---- Data supplied

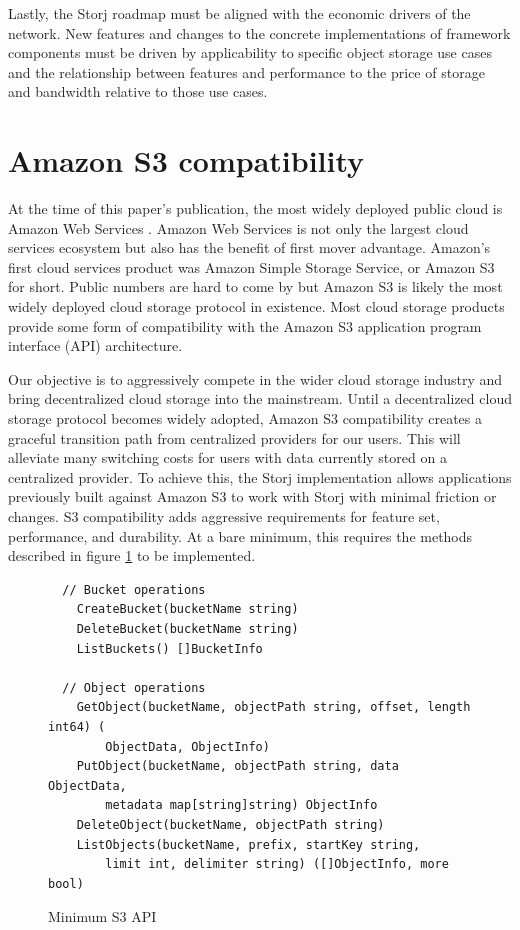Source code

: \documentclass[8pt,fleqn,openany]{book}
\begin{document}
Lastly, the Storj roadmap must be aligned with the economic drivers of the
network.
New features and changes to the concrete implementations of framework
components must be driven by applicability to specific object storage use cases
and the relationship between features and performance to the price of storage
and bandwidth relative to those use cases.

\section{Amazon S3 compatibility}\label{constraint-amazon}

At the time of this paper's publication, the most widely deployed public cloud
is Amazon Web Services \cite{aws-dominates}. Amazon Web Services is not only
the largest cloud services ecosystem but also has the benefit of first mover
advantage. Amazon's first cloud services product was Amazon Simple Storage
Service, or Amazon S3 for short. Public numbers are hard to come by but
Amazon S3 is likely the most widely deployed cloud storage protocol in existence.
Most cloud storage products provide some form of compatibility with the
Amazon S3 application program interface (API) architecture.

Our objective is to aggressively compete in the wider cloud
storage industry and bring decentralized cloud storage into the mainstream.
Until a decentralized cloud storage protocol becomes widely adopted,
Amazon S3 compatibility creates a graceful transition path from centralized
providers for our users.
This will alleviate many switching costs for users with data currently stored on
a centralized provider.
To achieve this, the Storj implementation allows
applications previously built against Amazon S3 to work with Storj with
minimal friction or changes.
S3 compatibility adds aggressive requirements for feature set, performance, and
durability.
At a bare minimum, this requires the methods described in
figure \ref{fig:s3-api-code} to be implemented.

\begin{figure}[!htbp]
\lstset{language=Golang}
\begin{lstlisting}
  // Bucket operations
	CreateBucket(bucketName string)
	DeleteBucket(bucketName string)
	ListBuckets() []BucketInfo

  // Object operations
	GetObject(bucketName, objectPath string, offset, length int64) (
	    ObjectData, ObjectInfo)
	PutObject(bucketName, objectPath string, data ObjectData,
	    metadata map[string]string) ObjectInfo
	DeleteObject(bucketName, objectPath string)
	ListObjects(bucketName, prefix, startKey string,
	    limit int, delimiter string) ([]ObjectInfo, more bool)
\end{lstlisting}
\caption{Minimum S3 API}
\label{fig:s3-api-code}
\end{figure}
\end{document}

--------

Leaving out all lines before the one containing "This will alleviate", copy that line and the rest through the end of the listing above exactly.

This will alleviate many switching costs for users with data currently stored on
a centralized provider.
To achieve this, the Storj implementation allows
applications previously built against Amazon S3 to work with Storj with
minimal friction or changes.
S3 compatibility adds aggressive requirements for feature set, performance, and
durability.
At a bare minimum, this requires the methods described in
figure \ref{fig:s3-api-code} to be implemented.

\begin{figure}[!htbp]
\lstset{language=Golang}
\begin{lstlisting}
  // Bucket operations
	CreateBucket(bucketName string)
	DeleteBucket(bucketName string)
	ListBuckets() []BucketInfo

  // Object operations
	GetObject(bucketName, objectPath string, offset, length int64) (
	    ObjectData, ObjectInfo)
	PutObject(bucketName, objectPath string, data ObjectData,
	    metadata map[string]string) ObjectInfo
	DeleteObject(bucketName, objectPath string)
	ListObjects(bucketName, prefix, startKey string,
	    limit int, delimiter string) ([]ObjectInfo, more bool)
\end{lstlisting}
\caption{Minimum S3 API}
\label{fig:s3-api-code}
\end{figure}
\end{document}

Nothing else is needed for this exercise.